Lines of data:
********************

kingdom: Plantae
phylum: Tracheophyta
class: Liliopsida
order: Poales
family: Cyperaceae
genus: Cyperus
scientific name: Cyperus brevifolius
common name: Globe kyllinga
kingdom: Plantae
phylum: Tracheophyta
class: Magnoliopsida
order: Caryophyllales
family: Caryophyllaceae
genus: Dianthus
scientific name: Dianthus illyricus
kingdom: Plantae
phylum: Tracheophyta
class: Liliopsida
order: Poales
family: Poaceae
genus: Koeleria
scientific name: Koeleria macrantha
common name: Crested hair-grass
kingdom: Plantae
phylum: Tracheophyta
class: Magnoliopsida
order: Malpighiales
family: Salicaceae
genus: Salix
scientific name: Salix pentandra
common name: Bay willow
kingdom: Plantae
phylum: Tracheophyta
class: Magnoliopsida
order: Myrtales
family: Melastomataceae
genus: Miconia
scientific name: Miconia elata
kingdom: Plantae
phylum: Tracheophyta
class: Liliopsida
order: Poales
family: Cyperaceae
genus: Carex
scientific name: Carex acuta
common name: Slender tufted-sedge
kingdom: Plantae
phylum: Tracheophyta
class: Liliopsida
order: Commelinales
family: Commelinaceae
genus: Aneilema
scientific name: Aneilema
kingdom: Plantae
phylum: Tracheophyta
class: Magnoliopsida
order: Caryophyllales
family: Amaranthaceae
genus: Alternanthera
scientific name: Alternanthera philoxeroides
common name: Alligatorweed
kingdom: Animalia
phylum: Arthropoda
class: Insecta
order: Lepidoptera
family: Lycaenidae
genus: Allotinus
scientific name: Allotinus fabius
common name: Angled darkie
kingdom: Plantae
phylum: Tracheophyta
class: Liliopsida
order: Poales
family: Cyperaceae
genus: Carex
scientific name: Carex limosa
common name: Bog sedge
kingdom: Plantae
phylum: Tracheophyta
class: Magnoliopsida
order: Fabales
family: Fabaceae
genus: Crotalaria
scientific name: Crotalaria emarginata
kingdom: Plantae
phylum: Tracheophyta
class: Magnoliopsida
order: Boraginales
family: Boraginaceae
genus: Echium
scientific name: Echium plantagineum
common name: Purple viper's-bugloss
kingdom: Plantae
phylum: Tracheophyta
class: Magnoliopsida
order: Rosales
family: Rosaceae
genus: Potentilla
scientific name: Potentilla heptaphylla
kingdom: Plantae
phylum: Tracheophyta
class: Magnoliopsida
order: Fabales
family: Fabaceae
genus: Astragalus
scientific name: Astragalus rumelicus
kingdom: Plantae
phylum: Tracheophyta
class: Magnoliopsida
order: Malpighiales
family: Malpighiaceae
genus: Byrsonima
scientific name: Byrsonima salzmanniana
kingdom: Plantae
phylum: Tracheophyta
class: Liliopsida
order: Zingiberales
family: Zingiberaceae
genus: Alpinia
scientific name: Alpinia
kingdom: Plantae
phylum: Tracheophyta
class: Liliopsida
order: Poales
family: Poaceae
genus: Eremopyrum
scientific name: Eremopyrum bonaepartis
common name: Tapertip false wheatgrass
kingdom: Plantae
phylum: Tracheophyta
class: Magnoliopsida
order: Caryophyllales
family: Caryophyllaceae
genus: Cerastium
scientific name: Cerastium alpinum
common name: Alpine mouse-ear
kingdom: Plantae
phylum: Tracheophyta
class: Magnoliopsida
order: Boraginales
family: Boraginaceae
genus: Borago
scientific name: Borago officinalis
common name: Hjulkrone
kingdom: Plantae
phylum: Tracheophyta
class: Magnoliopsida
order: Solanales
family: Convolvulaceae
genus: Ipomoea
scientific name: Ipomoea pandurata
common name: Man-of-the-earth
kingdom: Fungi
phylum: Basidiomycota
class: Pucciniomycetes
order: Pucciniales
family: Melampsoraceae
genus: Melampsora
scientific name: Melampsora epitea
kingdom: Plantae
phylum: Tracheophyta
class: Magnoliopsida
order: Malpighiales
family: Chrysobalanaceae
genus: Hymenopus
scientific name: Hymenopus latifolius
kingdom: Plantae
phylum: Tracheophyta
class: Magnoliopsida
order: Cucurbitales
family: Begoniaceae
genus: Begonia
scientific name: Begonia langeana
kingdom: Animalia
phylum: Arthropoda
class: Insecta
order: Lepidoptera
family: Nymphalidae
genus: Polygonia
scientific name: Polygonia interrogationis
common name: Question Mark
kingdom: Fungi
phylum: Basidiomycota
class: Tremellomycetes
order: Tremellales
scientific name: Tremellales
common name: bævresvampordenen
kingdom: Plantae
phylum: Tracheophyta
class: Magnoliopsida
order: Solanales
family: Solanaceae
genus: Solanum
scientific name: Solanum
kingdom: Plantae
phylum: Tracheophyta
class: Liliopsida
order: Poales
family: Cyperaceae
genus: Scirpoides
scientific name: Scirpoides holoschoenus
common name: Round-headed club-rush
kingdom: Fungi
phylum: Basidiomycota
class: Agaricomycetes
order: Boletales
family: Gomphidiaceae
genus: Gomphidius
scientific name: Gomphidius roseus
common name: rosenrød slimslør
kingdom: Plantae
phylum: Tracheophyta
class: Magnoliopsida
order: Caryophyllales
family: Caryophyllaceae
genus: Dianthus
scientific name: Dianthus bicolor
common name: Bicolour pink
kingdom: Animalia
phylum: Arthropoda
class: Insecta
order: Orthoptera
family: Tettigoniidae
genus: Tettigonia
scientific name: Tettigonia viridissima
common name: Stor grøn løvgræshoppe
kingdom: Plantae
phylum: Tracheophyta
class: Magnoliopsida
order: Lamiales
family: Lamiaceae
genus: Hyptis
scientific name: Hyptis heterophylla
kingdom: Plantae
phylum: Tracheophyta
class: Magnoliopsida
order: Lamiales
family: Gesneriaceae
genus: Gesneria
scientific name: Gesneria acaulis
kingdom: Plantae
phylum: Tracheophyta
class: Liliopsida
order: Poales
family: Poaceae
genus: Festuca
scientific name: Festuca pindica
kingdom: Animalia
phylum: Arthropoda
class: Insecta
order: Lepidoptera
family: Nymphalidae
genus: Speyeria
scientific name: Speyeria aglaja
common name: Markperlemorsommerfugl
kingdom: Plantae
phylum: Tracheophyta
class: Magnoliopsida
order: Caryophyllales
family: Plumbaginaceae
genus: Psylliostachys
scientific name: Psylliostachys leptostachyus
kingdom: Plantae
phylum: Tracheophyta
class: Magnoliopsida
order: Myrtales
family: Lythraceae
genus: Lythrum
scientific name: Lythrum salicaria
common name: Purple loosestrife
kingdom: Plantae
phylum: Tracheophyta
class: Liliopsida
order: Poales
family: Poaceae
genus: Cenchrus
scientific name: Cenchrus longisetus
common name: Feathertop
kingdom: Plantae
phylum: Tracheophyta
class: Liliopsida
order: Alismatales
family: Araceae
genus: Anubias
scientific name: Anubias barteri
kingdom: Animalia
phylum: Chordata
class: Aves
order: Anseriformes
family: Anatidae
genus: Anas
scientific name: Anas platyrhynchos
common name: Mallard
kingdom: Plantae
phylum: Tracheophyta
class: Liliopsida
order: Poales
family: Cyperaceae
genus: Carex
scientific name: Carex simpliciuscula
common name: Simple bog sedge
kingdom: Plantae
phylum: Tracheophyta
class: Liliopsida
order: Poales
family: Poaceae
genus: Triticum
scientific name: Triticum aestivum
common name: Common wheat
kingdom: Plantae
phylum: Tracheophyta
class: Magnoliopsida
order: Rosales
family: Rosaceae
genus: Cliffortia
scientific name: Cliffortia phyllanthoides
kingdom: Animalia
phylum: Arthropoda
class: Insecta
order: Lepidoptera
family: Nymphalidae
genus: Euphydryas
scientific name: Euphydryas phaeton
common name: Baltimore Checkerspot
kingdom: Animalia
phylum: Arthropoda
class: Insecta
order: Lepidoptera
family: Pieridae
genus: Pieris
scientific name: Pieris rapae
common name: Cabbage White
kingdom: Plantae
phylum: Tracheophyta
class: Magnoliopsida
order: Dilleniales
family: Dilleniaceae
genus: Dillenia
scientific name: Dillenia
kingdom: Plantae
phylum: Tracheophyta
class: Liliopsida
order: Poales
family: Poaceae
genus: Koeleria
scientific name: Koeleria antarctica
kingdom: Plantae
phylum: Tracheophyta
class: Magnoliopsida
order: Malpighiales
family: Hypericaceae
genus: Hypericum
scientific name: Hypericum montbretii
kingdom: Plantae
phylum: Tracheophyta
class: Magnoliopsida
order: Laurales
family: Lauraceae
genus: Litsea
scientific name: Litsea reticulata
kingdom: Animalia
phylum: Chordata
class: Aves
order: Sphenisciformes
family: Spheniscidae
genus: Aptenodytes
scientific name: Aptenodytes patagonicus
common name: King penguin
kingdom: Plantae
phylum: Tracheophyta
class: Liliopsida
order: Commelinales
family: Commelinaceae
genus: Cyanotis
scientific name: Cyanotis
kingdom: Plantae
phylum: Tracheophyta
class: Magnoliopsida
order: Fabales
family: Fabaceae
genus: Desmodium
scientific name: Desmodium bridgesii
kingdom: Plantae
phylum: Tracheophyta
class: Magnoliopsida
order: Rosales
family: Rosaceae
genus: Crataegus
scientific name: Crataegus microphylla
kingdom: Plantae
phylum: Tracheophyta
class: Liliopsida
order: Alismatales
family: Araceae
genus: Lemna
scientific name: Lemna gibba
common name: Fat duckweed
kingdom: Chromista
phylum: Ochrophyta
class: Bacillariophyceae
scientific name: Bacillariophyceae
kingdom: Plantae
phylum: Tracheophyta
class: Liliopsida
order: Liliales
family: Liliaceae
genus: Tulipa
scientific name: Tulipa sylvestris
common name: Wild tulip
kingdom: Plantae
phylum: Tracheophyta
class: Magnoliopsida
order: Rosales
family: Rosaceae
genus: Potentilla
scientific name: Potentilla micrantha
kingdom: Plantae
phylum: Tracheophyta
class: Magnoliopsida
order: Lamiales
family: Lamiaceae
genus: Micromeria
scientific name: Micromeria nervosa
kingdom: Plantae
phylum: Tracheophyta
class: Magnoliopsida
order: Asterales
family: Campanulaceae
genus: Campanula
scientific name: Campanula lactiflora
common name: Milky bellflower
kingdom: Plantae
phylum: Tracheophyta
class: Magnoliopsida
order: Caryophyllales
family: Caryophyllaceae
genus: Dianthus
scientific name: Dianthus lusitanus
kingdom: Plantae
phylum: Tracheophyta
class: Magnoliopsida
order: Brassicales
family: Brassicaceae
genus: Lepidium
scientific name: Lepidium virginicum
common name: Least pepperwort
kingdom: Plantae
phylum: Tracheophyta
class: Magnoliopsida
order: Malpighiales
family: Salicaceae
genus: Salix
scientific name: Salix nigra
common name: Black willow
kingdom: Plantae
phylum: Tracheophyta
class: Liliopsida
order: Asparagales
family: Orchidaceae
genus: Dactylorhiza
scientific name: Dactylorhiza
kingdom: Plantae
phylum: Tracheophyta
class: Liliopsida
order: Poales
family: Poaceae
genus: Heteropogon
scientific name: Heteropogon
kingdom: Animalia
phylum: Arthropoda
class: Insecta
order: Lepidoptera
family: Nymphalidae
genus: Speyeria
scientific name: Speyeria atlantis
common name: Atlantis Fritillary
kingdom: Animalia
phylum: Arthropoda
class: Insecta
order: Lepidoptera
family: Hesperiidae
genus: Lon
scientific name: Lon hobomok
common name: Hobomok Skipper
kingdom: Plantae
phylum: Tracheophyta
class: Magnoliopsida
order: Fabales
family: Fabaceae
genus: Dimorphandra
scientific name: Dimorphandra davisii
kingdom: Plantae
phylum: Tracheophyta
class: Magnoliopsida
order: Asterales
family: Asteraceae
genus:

********************

■ **EXERCISE TASK**:
Reproduce the rows between the lines holding "scientific name: Campanula lactiflora" and "order: Brassicales", inclusive, switching "phylum" to "division" and leaving everything else unchanged.

■ **RESPONSE TO THIS EXERCISE**:
scientific name: Campanula lactiflora
common name: Milky bellflower
kingdom: Plantae
division: Tracheophyta
class: Magnoliopsida
order: Caryophyllales
family: Caryophyllaceae
genus: Dianthus
scientific name: Dianthus lusitanus
kingdom: Plantae
division: Tracheophyta
class: Magnoliopsida
order: Brassicales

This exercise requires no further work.